# [WHAT TO PRODUCE]
From the entries below, report only the number of lines that contain the word "more".

▬▬▬▬▬▬

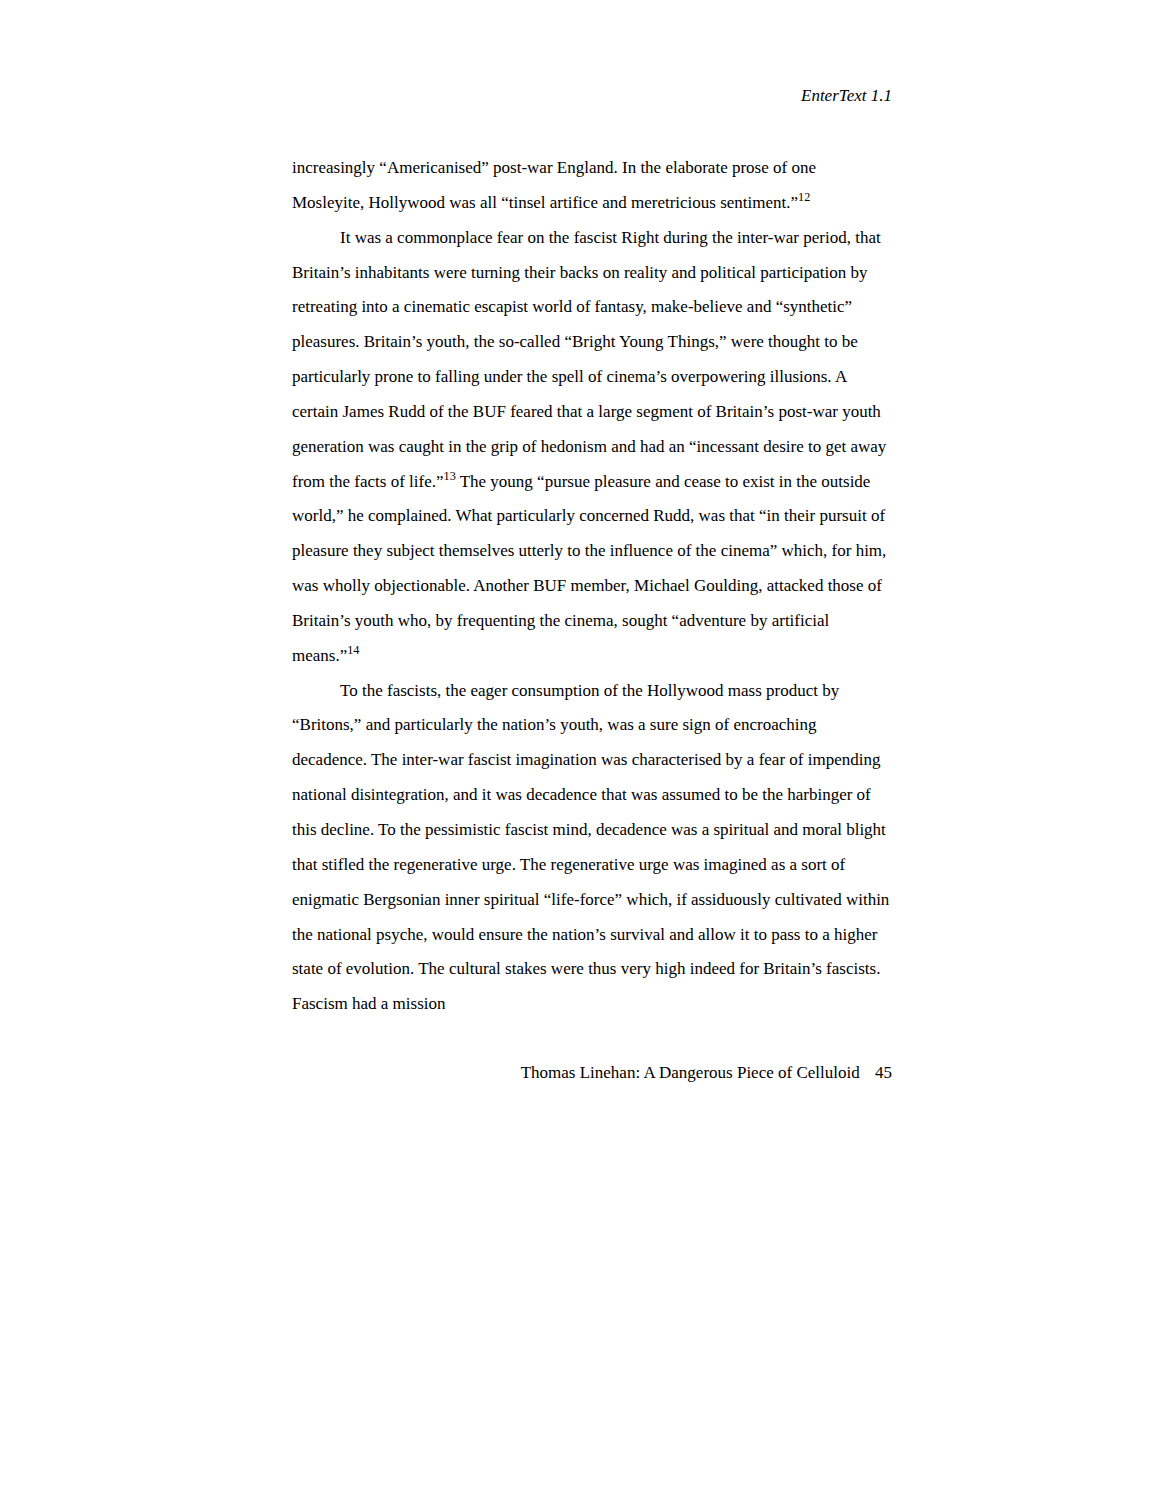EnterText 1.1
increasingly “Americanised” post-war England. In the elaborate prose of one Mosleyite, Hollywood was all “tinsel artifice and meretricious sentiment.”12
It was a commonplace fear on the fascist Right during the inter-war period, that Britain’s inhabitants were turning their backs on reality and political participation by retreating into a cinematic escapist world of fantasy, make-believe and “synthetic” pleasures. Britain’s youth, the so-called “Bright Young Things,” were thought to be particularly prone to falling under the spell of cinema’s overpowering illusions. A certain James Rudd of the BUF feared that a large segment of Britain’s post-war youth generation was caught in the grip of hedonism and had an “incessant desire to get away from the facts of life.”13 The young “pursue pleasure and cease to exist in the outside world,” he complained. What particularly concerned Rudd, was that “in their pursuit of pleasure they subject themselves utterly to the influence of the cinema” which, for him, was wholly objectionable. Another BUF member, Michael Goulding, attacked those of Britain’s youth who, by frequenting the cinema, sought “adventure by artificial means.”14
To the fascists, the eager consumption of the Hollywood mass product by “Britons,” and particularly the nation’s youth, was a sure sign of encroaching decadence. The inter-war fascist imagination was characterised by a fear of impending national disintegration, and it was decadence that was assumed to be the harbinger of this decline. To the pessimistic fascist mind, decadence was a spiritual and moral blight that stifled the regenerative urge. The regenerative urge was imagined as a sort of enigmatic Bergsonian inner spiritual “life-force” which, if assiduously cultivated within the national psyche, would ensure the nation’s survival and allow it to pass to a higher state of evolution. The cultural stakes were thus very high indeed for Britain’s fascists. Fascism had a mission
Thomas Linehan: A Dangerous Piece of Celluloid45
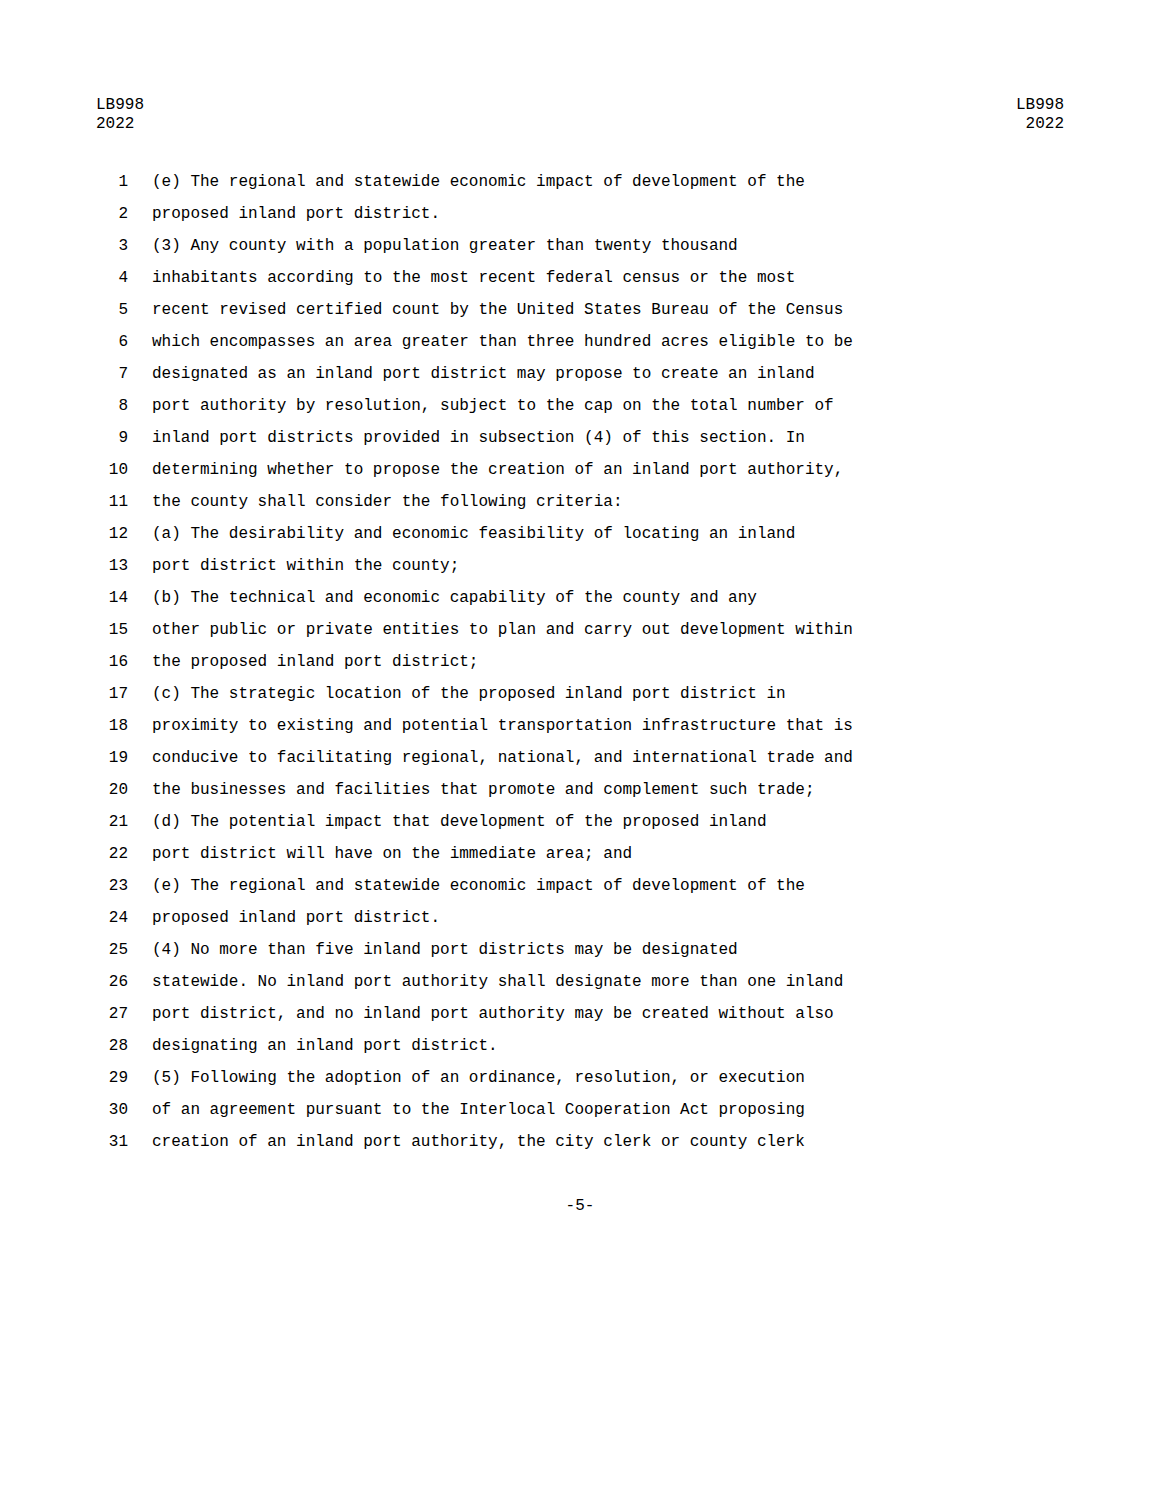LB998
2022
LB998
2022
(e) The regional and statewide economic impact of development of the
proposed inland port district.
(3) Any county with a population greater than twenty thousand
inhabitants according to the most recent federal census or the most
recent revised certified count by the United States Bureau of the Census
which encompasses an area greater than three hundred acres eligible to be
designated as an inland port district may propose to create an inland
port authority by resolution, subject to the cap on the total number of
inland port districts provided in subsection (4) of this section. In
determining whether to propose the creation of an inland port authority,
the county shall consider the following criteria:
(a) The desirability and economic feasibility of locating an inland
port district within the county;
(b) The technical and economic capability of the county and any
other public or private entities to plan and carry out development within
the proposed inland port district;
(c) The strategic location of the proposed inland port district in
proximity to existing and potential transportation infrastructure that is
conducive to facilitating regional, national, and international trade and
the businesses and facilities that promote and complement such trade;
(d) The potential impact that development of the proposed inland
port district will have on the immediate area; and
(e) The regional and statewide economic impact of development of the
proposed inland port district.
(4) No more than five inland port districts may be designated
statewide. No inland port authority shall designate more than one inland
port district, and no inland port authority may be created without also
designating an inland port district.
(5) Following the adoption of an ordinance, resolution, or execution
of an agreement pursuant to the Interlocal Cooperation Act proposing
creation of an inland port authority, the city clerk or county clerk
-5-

▬▬▬▬▬▬

# [ANSWER FOR THE TASK]
2